_Instructions for the task_
Without the images, reproduce each line of the material exactly.

_____

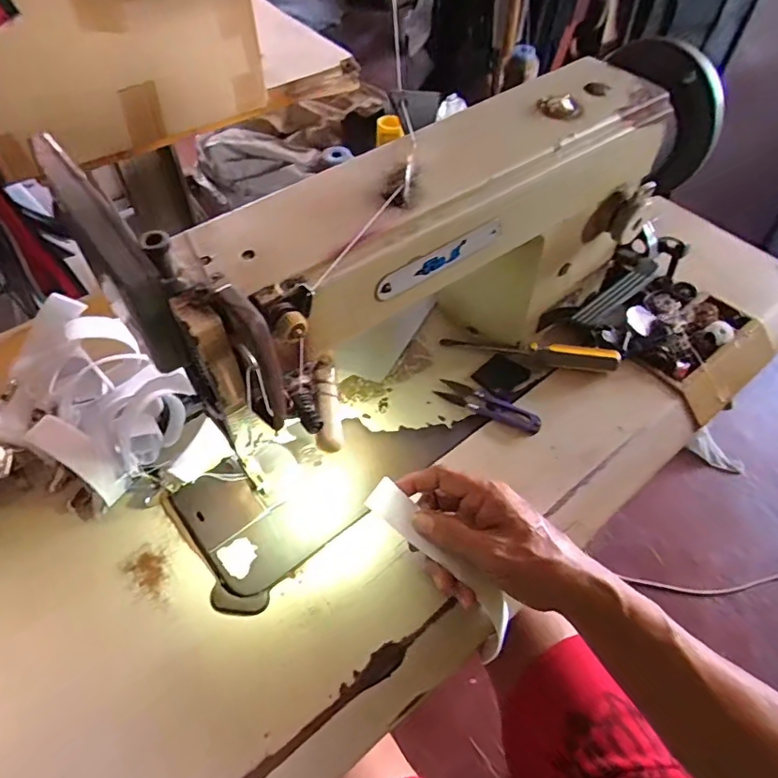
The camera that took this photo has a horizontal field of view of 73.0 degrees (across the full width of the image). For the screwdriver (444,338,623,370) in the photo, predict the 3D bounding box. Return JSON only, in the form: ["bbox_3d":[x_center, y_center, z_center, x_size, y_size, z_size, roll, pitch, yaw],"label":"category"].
[{"bbox_3d":[0.136,-0.037,0.506,0.164,0.023,0.021,7,56,5],"label":"screwdriver"}]

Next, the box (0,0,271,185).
[{"bbox_3d":[-0.404,-0.497,0.691,0.377,0.213,0.317,-31,61,-20],"label":"box"}]

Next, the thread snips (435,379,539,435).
[{"bbox_3d":[0.092,0.014,0.485,0.098,0.012,0.026,28,60,18],"label":"thread snips"}]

_____

_Exercise output_
The camera that took this photo has a horizontal field of view of 73.0 degrees (across the full width of the image). For the screwdriver (444,338,623,370) in the photo, predict the 3D bounding box. Return JSON only, in the form: ["bbox_3d":[x_center, y_center, z_center, x_size, y_size, z_size, roll, pitch, yaw],"label":"category"].
[{"bbox_3d":[0.136,-0.037,0.506,0.164,0.023,0.021,7,56,5],"label":"screwdriver"}]

Next, the box (0,0,271,185).
[{"bbox_3d":[-0.404,-0.497,0.691,0.377,0.213,0.317,-31,61,-20],"label":"box"}]

Next, the thread snips (435,379,539,435).
[{"bbox_3d":[0.092,0.014,0.485,0.098,0.012,0.026,28,60,18],"label":"thread snips"}]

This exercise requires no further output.